The backyard was home to dozens of Flo’s dogs, small and smaller, running around, yapping. It was the yapping that got to me. I wasn’t used to the cacophony. My inner life was quiet, so too my life with Emma. Sometimes my friends were loud, but they were loud temporarily, and then I went home, retreating into quiet again. I liked to listen to music, but quietly, even rock. When Emma and I cleaned or cooked, the house was quiet. Sometimes Emma would put something classical on. I enjoyed that; but this? A constant high-pitched, grating yelping? My point isn’t that it was unpleasant. Undeniably it was. My point is this: someone had chosen this voluntarily; a green backyard with trees and ungroomed flowers, filled with a running mass of barking fecal matter. I then realized. Flo couldn’t hear them. After an hour outside, I couldn’t hear them either. The house was under the path of planes landing at BWI airport four blocks away. Every five to seven minutes a deafening roar in the clouds muted any dog mewling which seemed like Bach’s cello concertos by comparison.

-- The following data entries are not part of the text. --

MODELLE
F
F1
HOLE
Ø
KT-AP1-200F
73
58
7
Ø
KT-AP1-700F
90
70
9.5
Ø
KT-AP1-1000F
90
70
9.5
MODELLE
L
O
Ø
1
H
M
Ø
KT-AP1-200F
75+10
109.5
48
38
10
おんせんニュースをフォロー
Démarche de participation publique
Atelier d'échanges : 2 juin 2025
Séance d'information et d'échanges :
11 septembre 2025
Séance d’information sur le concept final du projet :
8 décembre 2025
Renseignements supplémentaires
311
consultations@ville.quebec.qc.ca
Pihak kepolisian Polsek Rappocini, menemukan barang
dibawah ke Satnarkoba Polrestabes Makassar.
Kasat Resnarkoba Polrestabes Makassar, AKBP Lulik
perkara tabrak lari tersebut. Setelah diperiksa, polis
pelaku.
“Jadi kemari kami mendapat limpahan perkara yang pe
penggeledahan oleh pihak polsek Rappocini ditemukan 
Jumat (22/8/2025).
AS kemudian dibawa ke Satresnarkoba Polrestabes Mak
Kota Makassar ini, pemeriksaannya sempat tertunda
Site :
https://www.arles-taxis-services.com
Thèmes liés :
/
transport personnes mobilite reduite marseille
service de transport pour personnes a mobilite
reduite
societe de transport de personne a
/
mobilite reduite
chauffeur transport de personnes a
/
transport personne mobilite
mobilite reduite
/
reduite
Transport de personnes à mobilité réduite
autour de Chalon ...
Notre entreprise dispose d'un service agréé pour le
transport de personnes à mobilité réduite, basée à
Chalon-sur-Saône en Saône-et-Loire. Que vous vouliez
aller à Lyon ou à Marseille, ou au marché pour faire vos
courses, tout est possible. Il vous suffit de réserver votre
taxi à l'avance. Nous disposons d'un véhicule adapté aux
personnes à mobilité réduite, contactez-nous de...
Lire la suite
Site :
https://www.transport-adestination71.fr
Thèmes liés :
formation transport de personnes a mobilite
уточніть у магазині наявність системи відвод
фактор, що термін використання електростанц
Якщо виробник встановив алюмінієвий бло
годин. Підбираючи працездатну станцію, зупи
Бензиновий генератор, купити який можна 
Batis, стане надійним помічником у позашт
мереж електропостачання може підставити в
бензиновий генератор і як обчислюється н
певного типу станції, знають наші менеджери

“Girls, why don’t you do something? Why are you sitting around? It’s a beautiful day. Drive down to Annapolis, see the harbor. There’s so much to do around here.”

“We were thinking of leaving to do something,” I said.

Gina kicked me under the table. Aunt Flo said, “Yes, yes, good. There’s an afternoon game today, why don’t you go? The Orioles are playing the Yankees.”

My interest in baseball was only slightly below that of cleaning a yard full of dog poop. And that, at least, would take less time. Besides, we didn’t budget for ballgame tickets. But Gina wanted to go, though she also had no interest in baseball. “Come on, we’ll get some bleacher tickets, they’re cheap.”